Embargoed for: 24 May 2006
Review: 126/06

Urgent: Intervene Against State Terror in Maldives

Chairperson of the Maldivian Democratic Party (MDP) Mohamed Nasheed (Anni) has been summoned by the Court in Male to appear on 28 May 2006 for resumption of trial for alleged terrorism and sedition charges. The trial on 22 May 2006 had to be postponed for alleged security reasons. Asian Centre for Human Rights does not believe that the trial of Nasheed has been postponed because of security reasons. It is typical President Gayoom's way of exhausting the resources of International Commission of Jurists (ICJ) which sent an international observer. Each time President Gayoom's regime postpones the hearing at the last minute, it means that ICJ or any organisation which decides to send observers has spent lots of resources for observing nothing. President Gayoom as the head of the judiciary can postpone the trial as many times as he wishes till the NGOs become pauper. This is an occupational hazard that the NGOs have to face while dealing with dictatorial regimes.

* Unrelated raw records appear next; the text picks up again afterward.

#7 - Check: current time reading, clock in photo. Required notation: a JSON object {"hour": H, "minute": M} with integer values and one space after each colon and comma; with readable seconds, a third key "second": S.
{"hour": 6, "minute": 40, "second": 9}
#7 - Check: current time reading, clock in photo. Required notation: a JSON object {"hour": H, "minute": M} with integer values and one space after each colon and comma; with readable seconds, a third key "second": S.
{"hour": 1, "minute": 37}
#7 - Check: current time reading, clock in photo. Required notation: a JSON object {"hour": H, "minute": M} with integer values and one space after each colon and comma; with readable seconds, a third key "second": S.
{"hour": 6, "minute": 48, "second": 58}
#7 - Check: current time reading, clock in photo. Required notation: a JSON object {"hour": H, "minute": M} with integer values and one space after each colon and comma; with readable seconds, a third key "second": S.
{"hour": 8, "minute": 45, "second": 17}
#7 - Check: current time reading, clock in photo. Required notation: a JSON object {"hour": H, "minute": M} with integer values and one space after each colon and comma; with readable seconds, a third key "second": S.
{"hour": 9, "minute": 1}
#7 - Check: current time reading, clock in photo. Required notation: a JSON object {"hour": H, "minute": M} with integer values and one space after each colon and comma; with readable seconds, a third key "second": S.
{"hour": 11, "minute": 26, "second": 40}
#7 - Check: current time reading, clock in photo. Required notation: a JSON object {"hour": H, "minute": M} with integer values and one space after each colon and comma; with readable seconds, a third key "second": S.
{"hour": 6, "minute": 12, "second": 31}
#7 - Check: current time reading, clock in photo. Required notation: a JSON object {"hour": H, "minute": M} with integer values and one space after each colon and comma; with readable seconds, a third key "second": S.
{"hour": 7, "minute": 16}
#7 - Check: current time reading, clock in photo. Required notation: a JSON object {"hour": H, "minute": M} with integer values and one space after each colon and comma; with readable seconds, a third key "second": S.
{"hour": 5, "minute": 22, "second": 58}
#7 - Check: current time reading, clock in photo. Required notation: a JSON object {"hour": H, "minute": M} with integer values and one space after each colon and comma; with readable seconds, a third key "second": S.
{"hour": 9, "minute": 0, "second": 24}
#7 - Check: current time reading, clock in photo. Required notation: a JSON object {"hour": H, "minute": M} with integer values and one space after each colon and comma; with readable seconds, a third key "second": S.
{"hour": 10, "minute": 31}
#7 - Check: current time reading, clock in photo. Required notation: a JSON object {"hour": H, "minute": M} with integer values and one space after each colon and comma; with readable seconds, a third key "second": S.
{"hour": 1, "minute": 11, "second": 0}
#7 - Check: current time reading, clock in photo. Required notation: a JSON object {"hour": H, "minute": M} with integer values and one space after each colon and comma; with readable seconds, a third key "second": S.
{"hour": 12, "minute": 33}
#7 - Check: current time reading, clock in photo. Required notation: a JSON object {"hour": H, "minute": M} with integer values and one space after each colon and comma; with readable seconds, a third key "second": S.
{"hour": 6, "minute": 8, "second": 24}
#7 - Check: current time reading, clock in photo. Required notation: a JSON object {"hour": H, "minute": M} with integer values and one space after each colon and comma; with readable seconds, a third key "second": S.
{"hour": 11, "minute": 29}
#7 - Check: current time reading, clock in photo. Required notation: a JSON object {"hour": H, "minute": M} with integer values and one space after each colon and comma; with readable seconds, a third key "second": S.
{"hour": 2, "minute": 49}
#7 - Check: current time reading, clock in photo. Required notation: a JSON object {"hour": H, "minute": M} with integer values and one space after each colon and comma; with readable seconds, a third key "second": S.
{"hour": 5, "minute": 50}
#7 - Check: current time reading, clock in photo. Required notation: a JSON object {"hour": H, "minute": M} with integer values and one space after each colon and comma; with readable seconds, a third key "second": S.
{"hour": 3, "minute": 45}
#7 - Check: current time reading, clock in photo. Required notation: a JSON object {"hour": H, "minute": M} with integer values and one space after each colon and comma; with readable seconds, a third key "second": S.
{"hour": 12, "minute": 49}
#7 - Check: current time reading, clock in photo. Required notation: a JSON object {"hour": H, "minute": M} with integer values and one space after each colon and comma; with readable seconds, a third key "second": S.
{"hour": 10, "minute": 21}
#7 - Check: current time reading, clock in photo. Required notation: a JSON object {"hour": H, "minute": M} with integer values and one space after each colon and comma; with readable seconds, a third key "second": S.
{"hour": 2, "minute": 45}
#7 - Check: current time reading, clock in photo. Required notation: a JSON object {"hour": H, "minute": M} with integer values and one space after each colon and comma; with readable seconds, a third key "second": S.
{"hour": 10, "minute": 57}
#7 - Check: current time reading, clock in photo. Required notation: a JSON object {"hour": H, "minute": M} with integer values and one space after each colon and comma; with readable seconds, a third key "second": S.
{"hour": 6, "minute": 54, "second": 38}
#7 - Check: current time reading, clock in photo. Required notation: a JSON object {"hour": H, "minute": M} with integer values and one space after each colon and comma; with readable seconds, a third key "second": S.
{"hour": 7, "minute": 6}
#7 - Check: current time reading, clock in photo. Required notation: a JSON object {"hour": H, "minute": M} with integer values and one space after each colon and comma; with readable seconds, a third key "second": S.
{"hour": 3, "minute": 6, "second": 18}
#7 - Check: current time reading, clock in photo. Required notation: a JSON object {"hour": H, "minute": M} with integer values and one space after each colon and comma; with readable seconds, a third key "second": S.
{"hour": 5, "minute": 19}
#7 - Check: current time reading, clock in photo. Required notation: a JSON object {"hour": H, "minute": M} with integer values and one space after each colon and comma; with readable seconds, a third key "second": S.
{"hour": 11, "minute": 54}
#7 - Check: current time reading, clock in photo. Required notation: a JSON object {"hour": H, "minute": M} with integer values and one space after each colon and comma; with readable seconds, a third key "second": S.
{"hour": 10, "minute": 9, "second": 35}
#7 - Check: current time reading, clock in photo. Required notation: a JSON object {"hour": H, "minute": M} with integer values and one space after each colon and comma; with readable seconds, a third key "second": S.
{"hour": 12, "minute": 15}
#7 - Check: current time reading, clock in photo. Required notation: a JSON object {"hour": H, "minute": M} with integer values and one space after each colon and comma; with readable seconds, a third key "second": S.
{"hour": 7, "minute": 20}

The trial is not so much about Nasheed who has been accused of “sedition and terror” but in reality, it is a trial of President Gayoom and his false proclamation about the democratic reforms. President Gayoom and his seasoned advisers should know that conviction will not make Nasheed a terrorist but will expose the State terrorism in Maldives where President is the judge and jury. The conviction will expose that President Gayoom, the longest serving dictator in South Asia, has no plans to give up power and much vaunted “Roadmap for the Reform Agenda” announced on 27 March 2006 is nothing but a ploy to buy time and to pave the way for convicting Nasheed.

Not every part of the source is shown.